The board said the popular bar had overserved already-drunk patrons, contributing to fights Dec. 22 and Dec. 28 that required police intervention.
Attorney Dan Earnshaw said he has filed an appeal on behalf of the Ropewalk and its owner, Marc McFaul. “They’re sandbagging us,” Earnshaw said. He said the board’s leadership offered McFaul a “deal” in order to settle the case, but reneged after the deal was accepted.
In a letter to liquor board inspector C. F. “Mac” McWilliams dated March 19, Earnshaw outlined the deal that he advised McFaul to accept.
“You proposed that if Ropewalk were to agree not to contest the December 22nd and 28th, 2006 charges, the liquor board would dismiss the remaining charges and impose a penalty of a fine only,” Earnshaw wrote, also indicating that McWilliams approached McFaul with this agreement “as an intermediary for the [board] chairman.”

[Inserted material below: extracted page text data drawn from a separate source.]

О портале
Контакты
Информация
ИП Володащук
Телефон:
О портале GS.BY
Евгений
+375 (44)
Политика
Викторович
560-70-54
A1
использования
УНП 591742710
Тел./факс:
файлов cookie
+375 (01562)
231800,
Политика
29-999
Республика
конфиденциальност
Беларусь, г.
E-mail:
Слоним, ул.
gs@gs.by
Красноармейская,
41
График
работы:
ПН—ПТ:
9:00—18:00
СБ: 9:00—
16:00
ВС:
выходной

Earnshaw said that shortly before the liquor board issued its ruling last week, he received a call from the board’s office secretary informing him that McWilliams and the board’s chairman did not have the authority to make such a deal. “Maybe that’s what they assumed, but I am telling you I cannot make a deal regarding penalties,” Chairman Donald Hess said. “There is no way I would agree to let’s do this or let’s do that.”
McWilliams did not return messages left for him at the board’s Bel Air office.
“I would have to close,” McFaul said of the suspension, which was scheduled to start April 23 before Earnshaw appealed the decision. “I don’t make any money on food. It has to be a combination of the two.”
Hess said the liquor board’s decision will be stayed until a county judge can hear the appeal.